[Page-level text extractions]
───

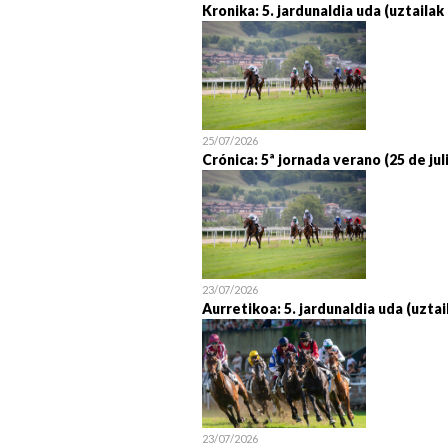
Kronika: 5. jardunaldia uda (uztailak
25/07/2026
Crónica: 5ª jornada verano (25 de jul
23/07/2026
Aurretikoa: 5. jardunaldia uda (uztai
23/07/2026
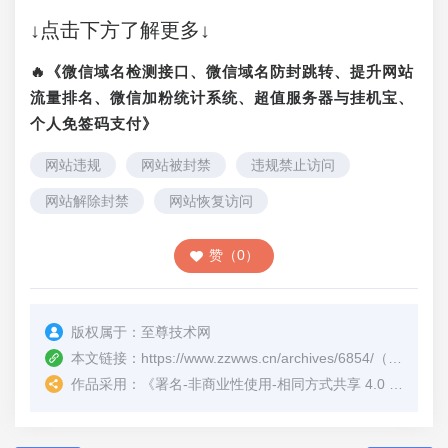
↓点击下方了解更多↓
🔥《微信域名检测接口、微信域名防封跳转、提升网站
流量排名、微信加粉统计系统、超值服务器与挂机宝、
个人免签码支付》
网站违规
网站被封禁
违规禁止访问
网站解除封禁
网站恢复访问
赞（0）
版权属于：
至尊技术网
本文链接：
https://www.zzwws.cn/archives/6854/
（转载时请注明本文出处及文章链接）
作品采用：
《
署名-非商业性使用-相同方式共享 4.0 国际 (CC BY-NC-SA 4.0)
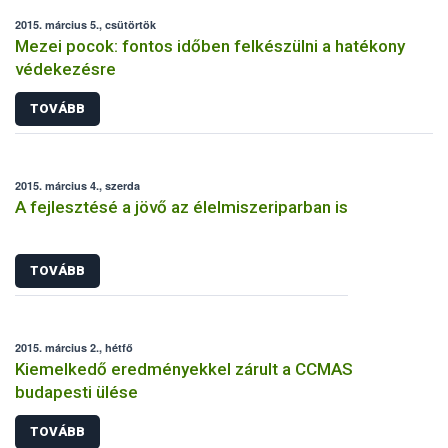
2015. március 5., csütörtök
Mezei pocok: fontos időben felkészülni a hatékony
védekezésre
TOVÁBB
2015. március 4., szerda
A fejlesztésé a jövő az élelmiszeriparban is
TOVÁBB
2015. március 2., hétfő
Kiemelkedő eredményekkel zárult a CCMAS
budapesti ülése
TOVÁBB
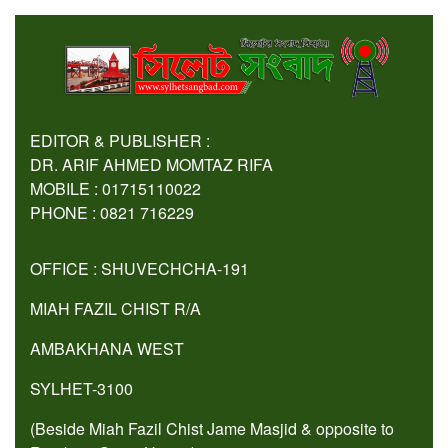
EDITOR & PUBLISHER :
DR. ARIF AHMED MOMTAZ RIFA
MOBILE : 01715110022
PHONE : 0821 716229
OFFICE : SHUVECHCHA-191
MIAH FAZIL CHIST R/A
AMBAKHANA WEST
SYLHET-3100
(Beside Miah Fazil Chist Jame Masjid & opposite to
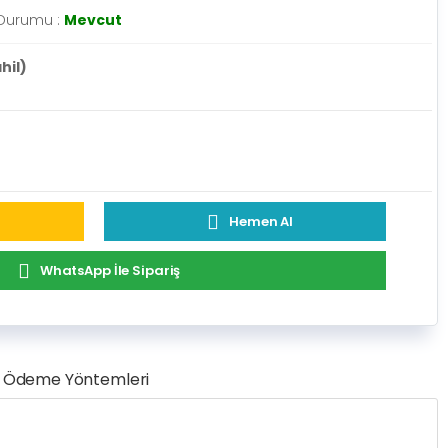
 Durumu :
Mevcut
hil)
Hemen Al
WhatsApp İle Sipariş
Ödeme Yöntemleri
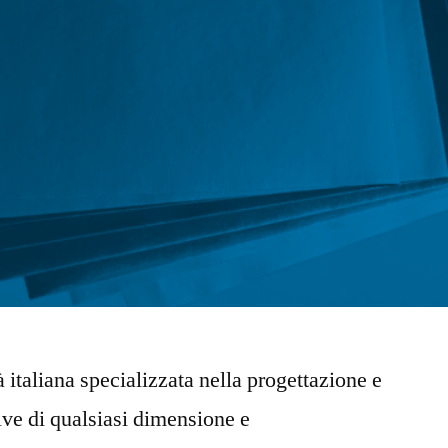
tà italiana specializzata nella progettazione e
ive di qualsiasi dimensione e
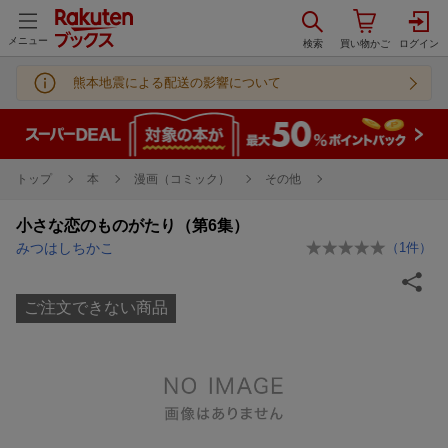
メニュー
熊本地震による配送の影響について
トップ
本
漫画（コミック）
その他
小さな恋のものがたり（第6集）
みつはしちかこ
（
1
件）
ご注文できない商品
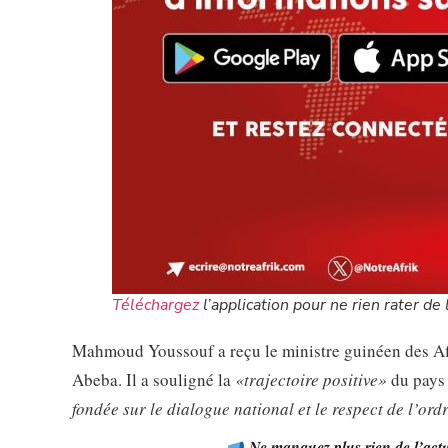
Téléchargez
l’application pour ne rien rater de l
Mahmoud Youssouf a reçu le ministre guinéen des Aff
Abeba. Il a souligné la
«trajectoire positive»
du pays 
fondée sur le dialogue national et le respect de l’ord
Ne manquez plus rien de l’actua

───

> **Required work**:
Starting at the line that contains "Téléchargez" and continuing through the end of the items, present those lines as a Markdown table with the columns Row and Line, leaving out any blank lines.

> **Solution for this exercise**:
| Row | Line |
|---|---|
| 1 | Téléchargez |
| 2 | l’application pour ne rien rater de l |
| 3 | Mahmoud Youssouf a reçu le ministre guinéen des Aff |
| 4 | Abeba. Il a souligné la |
| 5 | «trajectoire positive» |
| 6 | du pays  |
| 7 | fondée sur le dialogue national et le respect de l’ord |
| 8 | Ne manquez plus rien de l’actua |